Collected data:
══════════

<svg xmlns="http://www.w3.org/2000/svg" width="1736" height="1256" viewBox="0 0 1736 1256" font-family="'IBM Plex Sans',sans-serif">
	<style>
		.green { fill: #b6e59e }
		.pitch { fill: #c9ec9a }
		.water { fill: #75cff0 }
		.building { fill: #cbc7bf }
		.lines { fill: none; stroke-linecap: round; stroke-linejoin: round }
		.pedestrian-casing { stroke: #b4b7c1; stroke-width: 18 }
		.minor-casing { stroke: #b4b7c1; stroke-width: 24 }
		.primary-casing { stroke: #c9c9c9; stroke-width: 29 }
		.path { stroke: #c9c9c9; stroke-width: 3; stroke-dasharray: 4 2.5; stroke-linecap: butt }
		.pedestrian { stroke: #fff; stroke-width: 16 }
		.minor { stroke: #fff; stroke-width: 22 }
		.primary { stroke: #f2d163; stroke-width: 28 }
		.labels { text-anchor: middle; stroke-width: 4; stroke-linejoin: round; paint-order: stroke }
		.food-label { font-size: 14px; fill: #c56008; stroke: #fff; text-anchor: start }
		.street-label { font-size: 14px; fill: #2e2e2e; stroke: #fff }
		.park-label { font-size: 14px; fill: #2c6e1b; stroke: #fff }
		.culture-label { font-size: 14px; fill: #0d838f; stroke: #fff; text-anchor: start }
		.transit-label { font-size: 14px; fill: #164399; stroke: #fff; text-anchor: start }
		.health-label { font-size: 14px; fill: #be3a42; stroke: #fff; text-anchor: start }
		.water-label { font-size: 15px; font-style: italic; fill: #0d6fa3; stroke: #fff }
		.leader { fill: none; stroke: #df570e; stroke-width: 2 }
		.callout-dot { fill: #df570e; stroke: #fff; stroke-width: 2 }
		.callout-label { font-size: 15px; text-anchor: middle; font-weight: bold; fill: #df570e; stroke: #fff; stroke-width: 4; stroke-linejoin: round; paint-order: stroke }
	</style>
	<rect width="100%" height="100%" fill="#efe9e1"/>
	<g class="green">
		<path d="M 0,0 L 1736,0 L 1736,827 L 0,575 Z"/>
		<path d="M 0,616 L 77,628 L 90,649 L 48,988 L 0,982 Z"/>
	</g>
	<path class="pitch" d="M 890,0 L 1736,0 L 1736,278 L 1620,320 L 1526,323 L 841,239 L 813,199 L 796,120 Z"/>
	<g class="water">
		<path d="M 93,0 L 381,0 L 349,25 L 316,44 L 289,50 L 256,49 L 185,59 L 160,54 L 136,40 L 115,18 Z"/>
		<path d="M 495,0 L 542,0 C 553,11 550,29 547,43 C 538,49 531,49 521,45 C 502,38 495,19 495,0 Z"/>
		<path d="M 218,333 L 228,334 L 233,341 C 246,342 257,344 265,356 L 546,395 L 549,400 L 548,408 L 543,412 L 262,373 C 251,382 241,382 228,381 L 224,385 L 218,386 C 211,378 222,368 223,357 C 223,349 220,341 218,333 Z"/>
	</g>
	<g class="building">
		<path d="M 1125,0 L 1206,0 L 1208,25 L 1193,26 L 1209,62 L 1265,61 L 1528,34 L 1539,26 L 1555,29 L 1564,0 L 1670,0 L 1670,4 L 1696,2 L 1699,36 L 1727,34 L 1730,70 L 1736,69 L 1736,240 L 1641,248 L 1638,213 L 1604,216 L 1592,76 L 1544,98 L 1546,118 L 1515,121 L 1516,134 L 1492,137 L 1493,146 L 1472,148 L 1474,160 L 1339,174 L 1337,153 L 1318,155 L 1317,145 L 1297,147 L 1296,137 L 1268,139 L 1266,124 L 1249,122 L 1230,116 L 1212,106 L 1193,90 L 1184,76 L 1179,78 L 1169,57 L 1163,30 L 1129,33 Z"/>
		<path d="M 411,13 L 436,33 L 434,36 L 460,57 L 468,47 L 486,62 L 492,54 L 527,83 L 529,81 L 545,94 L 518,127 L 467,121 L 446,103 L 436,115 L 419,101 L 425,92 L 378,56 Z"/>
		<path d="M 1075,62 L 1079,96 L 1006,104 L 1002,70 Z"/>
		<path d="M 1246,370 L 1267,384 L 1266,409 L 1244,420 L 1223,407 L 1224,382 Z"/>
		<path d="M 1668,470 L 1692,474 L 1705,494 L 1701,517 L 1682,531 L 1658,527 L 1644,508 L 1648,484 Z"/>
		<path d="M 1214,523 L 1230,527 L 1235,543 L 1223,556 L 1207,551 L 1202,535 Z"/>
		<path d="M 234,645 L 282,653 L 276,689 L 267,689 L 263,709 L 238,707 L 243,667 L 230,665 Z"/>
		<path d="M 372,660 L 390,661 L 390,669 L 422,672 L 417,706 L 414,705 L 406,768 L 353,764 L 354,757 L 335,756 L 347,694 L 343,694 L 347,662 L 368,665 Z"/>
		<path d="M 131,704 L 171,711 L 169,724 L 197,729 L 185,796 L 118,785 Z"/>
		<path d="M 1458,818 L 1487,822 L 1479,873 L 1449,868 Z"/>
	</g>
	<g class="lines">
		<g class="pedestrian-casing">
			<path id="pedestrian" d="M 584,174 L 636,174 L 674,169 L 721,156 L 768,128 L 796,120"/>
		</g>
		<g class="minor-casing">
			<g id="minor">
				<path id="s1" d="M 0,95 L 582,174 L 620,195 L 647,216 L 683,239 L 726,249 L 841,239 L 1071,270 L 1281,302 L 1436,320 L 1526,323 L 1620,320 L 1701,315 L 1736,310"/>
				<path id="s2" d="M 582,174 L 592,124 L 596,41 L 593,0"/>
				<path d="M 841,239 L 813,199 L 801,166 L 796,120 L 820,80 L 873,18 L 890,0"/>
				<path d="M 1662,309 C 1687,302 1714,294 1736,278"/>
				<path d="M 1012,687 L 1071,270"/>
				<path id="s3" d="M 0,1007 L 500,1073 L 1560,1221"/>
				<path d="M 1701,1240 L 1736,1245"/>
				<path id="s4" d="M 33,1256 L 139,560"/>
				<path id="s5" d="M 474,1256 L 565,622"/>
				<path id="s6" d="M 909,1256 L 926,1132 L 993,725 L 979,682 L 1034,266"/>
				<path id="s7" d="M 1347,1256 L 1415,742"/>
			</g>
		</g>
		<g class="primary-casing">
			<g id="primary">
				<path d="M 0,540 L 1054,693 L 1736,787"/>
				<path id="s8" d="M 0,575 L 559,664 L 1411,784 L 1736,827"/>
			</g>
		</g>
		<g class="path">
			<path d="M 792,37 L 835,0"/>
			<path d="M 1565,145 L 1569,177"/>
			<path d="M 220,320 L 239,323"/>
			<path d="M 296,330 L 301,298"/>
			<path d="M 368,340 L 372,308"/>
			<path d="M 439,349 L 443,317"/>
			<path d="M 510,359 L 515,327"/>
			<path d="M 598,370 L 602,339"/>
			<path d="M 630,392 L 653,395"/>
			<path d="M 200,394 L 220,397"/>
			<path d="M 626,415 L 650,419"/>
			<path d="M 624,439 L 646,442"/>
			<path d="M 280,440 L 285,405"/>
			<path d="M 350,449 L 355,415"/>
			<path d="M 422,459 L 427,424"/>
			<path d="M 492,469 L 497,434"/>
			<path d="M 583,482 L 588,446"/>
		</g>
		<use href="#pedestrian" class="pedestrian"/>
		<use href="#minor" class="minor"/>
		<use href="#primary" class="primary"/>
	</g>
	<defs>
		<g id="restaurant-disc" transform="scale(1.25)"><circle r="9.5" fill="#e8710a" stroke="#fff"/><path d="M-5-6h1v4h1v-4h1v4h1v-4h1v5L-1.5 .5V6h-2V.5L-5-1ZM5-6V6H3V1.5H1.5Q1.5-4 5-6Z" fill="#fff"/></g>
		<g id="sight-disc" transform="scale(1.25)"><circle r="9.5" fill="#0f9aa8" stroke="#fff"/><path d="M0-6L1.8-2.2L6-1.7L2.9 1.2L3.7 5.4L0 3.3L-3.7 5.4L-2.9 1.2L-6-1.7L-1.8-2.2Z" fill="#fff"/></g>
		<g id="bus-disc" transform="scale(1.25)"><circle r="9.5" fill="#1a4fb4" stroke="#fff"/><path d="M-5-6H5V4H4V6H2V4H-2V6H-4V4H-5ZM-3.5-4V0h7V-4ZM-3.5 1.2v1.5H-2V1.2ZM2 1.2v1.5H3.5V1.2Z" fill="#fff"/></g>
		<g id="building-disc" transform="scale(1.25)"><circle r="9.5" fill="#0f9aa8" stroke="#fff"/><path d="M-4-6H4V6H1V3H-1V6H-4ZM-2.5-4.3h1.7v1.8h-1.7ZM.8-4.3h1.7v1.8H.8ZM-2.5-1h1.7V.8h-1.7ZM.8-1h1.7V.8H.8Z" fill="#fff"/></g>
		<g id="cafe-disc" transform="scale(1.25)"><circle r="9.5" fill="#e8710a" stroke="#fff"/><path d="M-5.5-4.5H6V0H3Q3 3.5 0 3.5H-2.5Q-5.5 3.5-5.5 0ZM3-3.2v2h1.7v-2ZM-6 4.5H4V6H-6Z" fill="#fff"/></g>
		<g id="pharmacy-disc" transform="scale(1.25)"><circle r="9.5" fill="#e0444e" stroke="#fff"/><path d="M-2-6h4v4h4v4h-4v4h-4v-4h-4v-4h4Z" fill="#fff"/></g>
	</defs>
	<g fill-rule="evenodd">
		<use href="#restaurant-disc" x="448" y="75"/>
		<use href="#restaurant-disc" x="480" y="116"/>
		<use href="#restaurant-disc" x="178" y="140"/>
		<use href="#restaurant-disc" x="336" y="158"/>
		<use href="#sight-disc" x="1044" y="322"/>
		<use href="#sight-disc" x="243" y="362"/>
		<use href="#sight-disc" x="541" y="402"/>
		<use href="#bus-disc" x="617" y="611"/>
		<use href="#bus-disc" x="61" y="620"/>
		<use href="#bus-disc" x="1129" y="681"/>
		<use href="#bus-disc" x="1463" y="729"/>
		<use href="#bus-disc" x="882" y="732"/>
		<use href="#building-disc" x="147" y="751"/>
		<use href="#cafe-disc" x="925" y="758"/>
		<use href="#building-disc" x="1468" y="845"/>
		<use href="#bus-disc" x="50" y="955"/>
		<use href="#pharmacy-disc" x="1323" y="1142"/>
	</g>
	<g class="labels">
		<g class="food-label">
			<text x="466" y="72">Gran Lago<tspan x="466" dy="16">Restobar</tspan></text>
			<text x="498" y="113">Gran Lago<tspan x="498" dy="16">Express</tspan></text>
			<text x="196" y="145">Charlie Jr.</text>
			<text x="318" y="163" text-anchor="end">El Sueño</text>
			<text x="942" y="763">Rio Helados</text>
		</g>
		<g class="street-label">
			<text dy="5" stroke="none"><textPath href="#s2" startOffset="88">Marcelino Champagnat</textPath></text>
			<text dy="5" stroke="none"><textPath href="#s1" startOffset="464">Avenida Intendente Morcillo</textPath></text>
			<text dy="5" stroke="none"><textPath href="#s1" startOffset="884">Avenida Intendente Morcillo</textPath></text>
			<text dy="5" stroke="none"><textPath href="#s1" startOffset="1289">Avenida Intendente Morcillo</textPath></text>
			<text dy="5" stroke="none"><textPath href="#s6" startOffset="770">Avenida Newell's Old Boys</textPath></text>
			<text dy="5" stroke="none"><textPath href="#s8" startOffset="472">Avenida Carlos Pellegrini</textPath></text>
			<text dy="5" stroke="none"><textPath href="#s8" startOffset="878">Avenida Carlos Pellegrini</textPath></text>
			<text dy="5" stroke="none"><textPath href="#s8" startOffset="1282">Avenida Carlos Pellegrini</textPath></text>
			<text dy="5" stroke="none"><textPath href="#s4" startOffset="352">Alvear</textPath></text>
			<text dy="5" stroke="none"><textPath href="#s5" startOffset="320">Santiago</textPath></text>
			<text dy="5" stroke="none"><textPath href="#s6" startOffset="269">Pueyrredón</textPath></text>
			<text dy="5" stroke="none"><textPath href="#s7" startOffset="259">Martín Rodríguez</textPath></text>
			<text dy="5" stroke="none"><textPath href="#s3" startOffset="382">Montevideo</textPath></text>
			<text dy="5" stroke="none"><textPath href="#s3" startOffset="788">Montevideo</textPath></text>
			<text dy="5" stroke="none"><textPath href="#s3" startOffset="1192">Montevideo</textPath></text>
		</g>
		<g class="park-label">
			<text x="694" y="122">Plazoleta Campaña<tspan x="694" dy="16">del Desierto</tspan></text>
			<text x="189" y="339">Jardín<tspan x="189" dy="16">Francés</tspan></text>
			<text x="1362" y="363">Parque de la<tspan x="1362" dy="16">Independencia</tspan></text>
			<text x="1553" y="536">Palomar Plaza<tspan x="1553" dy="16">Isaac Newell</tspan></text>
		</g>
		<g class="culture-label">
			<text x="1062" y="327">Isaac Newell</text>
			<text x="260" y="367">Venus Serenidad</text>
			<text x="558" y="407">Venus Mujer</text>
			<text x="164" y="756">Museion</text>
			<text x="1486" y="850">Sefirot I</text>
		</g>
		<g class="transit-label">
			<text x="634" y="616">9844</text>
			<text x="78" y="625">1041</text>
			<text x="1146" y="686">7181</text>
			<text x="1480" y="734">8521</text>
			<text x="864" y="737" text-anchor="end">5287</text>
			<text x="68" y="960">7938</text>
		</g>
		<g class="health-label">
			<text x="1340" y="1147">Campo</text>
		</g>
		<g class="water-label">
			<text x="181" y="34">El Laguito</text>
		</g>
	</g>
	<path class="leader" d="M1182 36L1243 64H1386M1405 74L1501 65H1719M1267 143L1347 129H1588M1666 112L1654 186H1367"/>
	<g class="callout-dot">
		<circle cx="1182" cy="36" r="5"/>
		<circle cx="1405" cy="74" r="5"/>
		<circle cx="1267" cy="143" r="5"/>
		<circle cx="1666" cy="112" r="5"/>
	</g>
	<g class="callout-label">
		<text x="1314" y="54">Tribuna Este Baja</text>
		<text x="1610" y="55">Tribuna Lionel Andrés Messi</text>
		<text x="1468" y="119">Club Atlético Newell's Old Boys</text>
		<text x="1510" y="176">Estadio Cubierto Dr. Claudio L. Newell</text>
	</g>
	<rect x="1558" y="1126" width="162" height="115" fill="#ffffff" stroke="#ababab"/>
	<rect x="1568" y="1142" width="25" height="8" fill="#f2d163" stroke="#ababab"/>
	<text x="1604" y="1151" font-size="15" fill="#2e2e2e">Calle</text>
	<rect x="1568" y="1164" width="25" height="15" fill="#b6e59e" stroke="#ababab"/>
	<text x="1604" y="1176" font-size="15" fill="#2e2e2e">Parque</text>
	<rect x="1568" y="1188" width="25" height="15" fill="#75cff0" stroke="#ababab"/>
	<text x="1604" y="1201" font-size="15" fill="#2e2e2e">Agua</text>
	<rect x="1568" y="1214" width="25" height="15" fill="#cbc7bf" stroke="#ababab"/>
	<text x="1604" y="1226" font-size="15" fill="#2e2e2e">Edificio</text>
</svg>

══════════

WHAT IS BEING ASKED: Return, in full, every line of these entries that holds "lines".

WRITTEN REPLY:
		.lines { fill: none; stroke-linecap: round; stroke-linejoin: round }
	<g class="lines">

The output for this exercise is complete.